::: INFORMATION SHOWN :::

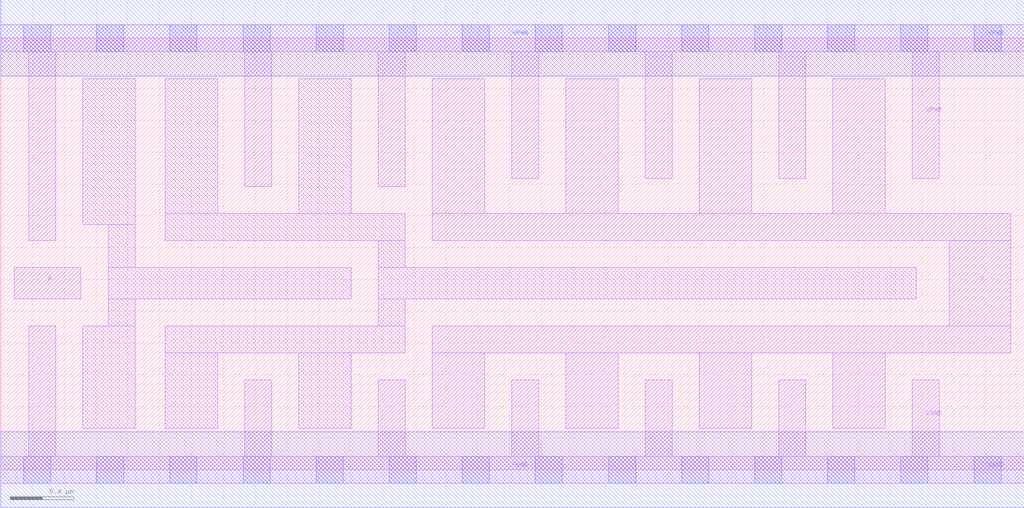
<source format=lef>
# Copyright 2020 The SkyWater PDK Authors
#
# Licensed under the Apache License, Version 2.0 (the "License");
# you may not use this file except in compliance with the License.
# You may obtain a copy of the License at
#
#     https://www.apache.org/licenses/LICENSE-2.0
#
# Unless required by applicable law or agreed to in writing, software
# distributed under the License is distributed on an "AS IS" BASIS,
# WITHOUT WARRANTIES OR CONDITIONS OF ANY KIND, either express or implied.
# See the License for the specific language governing permissions and
# limitations under the License.
#
# SPDX-License-Identifier: Apache-2.0

VERSION 5.7 ;
  NAMESCASESENSITIVE ON ;
  NOWIREEXTENSIONATPIN ON ;
  DIVIDERCHAR "/" ;
  BUSBITCHARS "[]" ;
UNITS
  DATABASE MICRONS 200 ;
END UNITS
MACRO sky130_fd_sc_hd__bufinv_8
  CLASS CORE ;
  SOURCE USER ;
  FOREIGN sky130_fd_sc_hd__bufinv_8 ;
  ORIGIN  0.000000  0.000000 ;
  SIZE  6.440000 BY  2.720000 ;
  SYMMETRY X Y R90 ;
  SITE unithd ;
  PIN A
    ANTENNAGATEAREA  0.247500 ;
    DIRECTION INPUT ;
    USE SIGNAL ;
    PORT
      LAYER li1 ;
        RECT 0.085000 1.075000 0.505000 1.275000 ;
    END
  END A
  PIN Y
    ANTENNADIFFAREA  1.782000 ;
    DIRECTION OUTPUT ;
    USE SIGNAL ;
    PORT
      LAYER li1 ;
        RECT 2.715000 0.260000 3.045000 0.735000 ;
        RECT 2.715000 0.735000 6.355000 0.905000 ;
        RECT 2.715000 1.445000 6.355000 1.615000 ;
        RECT 2.715000 1.615000 3.045000 2.465000 ;
        RECT 3.555000 0.260000 3.885000 0.735000 ;
        RECT 3.555000 1.615000 3.885000 2.465000 ;
        RECT 4.395000 0.260000 4.725000 0.735000 ;
        RECT 4.395000 1.615000 4.725000 2.465000 ;
        RECT 5.235000 0.260000 5.565000 0.735000 ;
        RECT 5.235000 1.615000 5.565000 2.465000 ;
        RECT 5.970000 0.905000 6.355000 1.445000 ;
    END
  END Y
  PIN VGND
    DIRECTION INOUT ;
    SHAPE ABUTMENT ;
    USE GROUND ;
    PORT
      LAYER li1 ;
        RECT 0.000000 -0.085000 6.440000 0.085000 ;
        RECT 0.175000  0.085000 0.345000 0.905000 ;
        RECT 1.535000  0.085000 1.705000 0.565000 ;
        RECT 2.375000  0.085000 2.545000 0.565000 ;
        RECT 3.215000  0.085000 3.385000 0.565000 ;
        RECT 4.055000  0.085000 4.225000 0.565000 ;
        RECT 4.895000  0.085000 5.065000 0.565000 ;
        RECT 5.735000  0.085000 5.905000 0.565000 ;
      LAYER mcon ;
        RECT 0.145000 -0.085000 0.315000 0.085000 ;
        RECT 0.605000 -0.085000 0.775000 0.085000 ;
        RECT 1.065000 -0.085000 1.235000 0.085000 ;
        RECT 1.525000 -0.085000 1.695000 0.085000 ;
        RECT 1.985000 -0.085000 2.155000 0.085000 ;
        RECT 2.445000 -0.085000 2.615000 0.085000 ;
        RECT 2.905000 -0.085000 3.075000 0.085000 ;
        RECT 3.365000 -0.085000 3.535000 0.085000 ;
        RECT 3.825000 -0.085000 3.995000 0.085000 ;
        RECT 4.285000 -0.085000 4.455000 0.085000 ;
        RECT 4.745000 -0.085000 4.915000 0.085000 ;
        RECT 5.205000 -0.085000 5.375000 0.085000 ;
        RECT 5.665000 -0.085000 5.835000 0.085000 ;
        RECT 6.125000 -0.085000 6.295000 0.085000 ;
      LAYER met1 ;
        RECT 0.000000 -0.240000 6.440000 0.240000 ;
    END
  END VGND
  PIN VPWR
    DIRECTION INOUT ;
    SHAPE ABUTMENT ;
    USE POWER ;
    PORT
      LAYER li1 ;
        RECT 0.000000 2.635000 6.440000 2.805000 ;
        RECT 0.175000 1.445000 0.345000 2.635000 ;
        RECT 1.535000 1.785000 1.705000 2.635000 ;
        RECT 2.375000 1.785000 2.545000 2.635000 ;
        RECT 3.215000 1.835000 3.385000 2.635000 ;
        RECT 4.055000 1.835000 4.225000 2.635000 ;
        RECT 4.895000 1.835000 5.065000 2.635000 ;
        RECT 5.735000 1.835000 5.905000 2.635000 ;
      LAYER mcon ;
        RECT 0.145000 2.635000 0.315000 2.805000 ;
        RECT 0.605000 2.635000 0.775000 2.805000 ;
        RECT 1.065000 2.635000 1.235000 2.805000 ;
        RECT 1.525000 2.635000 1.695000 2.805000 ;
        RECT 1.985000 2.635000 2.155000 2.805000 ;
        RECT 2.445000 2.635000 2.615000 2.805000 ;
        RECT 2.905000 2.635000 3.075000 2.805000 ;
        RECT 3.365000 2.635000 3.535000 2.805000 ;
        RECT 3.825000 2.635000 3.995000 2.805000 ;
        RECT 4.285000 2.635000 4.455000 2.805000 ;
        RECT 4.745000 2.635000 4.915000 2.805000 ;
        RECT 5.205000 2.635000 5.375000 2.805000 ;
        RECT 5.665000 2.635000 5.835000 2.805000 ;
        RECT 6.125000 2.635000 6.295000 2.805000 ;
      LAYER met1 ;
        RECT 0.000000 2.480000 6.440000 2.960000 ;
    END
  END VPWR
  OBS
    LAYER li1 ;
      RECT 0.515000 0.260000 0.845000 0.905000 ;
      RECT 0.515000 1.545000 0.845000 2.465000 ;
      RECT 0.675000 0.905000 0.845000 1.075000 ;
      RECT 0.675000 1.075000 2.205000 1.275000 ;
      RECT 0.675000 1.275000 0.845000 1.545000 ;
      RECT 1.035000 0.260000 1.365000 0.735000 ;
      RECT 1.035000 0.735000 2.545000 0.905000 ;
      RECT 1.035000 1.445000 2.545000 1.615000 ;
      RECT 1.035000 1.615000 1.365000 2.465000 ;
      RECT 1.875000 0.260000 2.205000 0.735000 ;
      RECT 1.875000 1.615000 2.205000 2.465000 ;
      RECT 2.375000 0.905000 2.545000 1.075000 ;
      RECT 2.375000 1.075000 5.760000 1.275000 ;
      RECT 2.375000 1.275000 2.545000 1.445000 ;
  END
END sky130_fd_sc_hd__bufinv_8
END LIBRARY

</source>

:::

INSTRUCTION
Precisely the lines between those holding "DIRECTION OUTPUT ;" and "RECT 4.395000 1.615000", inclusive, are to be reproduced from the listing above, with nothing added.

SOLVED PROBLEM
    DIRECTION OUTPUT ;
    USE SIGNAL ;
    PORT
      LAYER li1 ;
        RECT 2.715000 0.260000 3.045000 0.735000 ;
        RECT 2.715000 0.735000 6.355000 0.905000 ;
        RECT 2.715000 1.445000 6.355000 1.615000 ;
        RECT 2.715000 1.615000 3.045000 2.465000 ;
        RECT 3.555000 0.260000 3.885000 0.735000 ;
        RECT 3.555000 1.615000 3.885000 2.465000 ;
        RECT 4.395000 0.260000 4.725000 0.735000 ;
        RECT 4.395000 1.615000 4.725000 2.465000 ;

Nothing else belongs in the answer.